**WORK TASK**
Continue the article below on Color Me Badd's song "I Wanna Sex You Up," picking up after its last sentence.

**PASSAGE PROVIDED**
· · · ·
"I Wanna Sex You Up" is a song by American R&B group Color Me Badd, released in March 1991 as the lead single from their debut album, C.M.B. (1991). The song was produced by Dr. Freeze and was also featured on the soundtrack to the 1991 film New Jack City, starring Wesley Snipes, Ice-T, Chris Rock and Judd Nelson. The single achieved commercial success in the United States, spending four weeks at number two on the Billboard Hot 100, and topping both the Billboard Hot R&B Singles chart and the Billboard Hot Dance Singles Sales chart. "I Wanna Sex You Up" also enjoyed international success, peaking atop the charts of New Zealand and the United Kingdom.

Chart performance
The song spent three weeks at number one on the UK Singles Chart and reached number two for four consecutive weeks on the US Billboard Hot 100. It was the 10th-best-selling single of 1991 in the UK and the Number 2 song of the year in the US, and in 1992 the song won the group a Soul Train Music Award for Best R&B/Soul Single, Group, Band or Duo and Soul Train Music Award for Best R&B/Soul Song of the Year.

Critical reception
A reviewer from Cashbox described the song as "naughty and suggestive yet not particularly explicit R&B/pop". Arion Berger from Entertainment Weekly complimented it as "irresistible". Dennis Hunt from Los Angeles Times found that all it "has going for it is sexy lyrics." James Hamilton from Music Weeks RM Dance Update called it a "sweetly cooing young guys crooned gorgeous sineous sexy swayer". Stephen Holden from New York Times wrote, "'I Wanna Sex You Up' has a loping pop Latin beat that is similar to the Young Rascals' 'Groovin'' and Laura Nyro's 'Stoned Soul Picnic', and a piercing lead vocal by Bryan Abrams, whose voice resembles that of the late-1960's Stevie Wonder." David Fricke from Rolling Stone declared it as "a crafty blend of doo-wop doo-wah and hip-hop clatter so irresistible it makes you willing to forgive the utter banality of the lyrics." Mark Frith from Smash Hits felt that Color Me Badd "sound excellent" when "they do manage to break into a sweat", like on "I Wanna Sex You Up".
· · · ·
**RECORDED INFORMATION**
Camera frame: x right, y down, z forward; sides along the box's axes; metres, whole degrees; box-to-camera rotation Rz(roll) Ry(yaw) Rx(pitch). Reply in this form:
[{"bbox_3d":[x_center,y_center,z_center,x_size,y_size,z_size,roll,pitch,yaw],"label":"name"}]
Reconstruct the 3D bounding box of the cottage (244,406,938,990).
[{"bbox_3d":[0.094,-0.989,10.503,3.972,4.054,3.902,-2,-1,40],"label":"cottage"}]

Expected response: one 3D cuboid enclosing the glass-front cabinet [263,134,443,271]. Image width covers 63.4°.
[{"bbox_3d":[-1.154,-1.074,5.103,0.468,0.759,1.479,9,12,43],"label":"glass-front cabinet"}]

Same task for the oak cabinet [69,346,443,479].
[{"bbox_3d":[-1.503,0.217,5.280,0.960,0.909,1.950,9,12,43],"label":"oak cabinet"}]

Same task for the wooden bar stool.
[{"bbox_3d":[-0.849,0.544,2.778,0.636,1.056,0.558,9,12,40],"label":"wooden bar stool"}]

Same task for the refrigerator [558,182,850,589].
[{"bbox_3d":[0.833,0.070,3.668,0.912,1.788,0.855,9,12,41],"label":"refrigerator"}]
· · · ·
**ANSWER SECTION**
Retrospective response
Alex Henderson from AllMusic named the song as one of the "moments" on the C.M.B. album, describing it as a slow jam which samples rapper Slick Rick "in a rather clever fashion". "I Wanna Sex You Up" was ranked number 40 on Blender's list of the "50 Worst Songs Ever" and VH1's "100 Greatest Songs of the '90s". In an 2017 retrospective review, Pop Rescue commented, "This song stood out from the rest of the charts when it was released in the UK, and that along with the boys’ breathy sexy promises and the inclusion of ‘sex’ in the song title made this track a sure-fire hit. Musically it's quite a simple song, allowing the vocals to really shine here – and to their credit, their vocals worth together really well."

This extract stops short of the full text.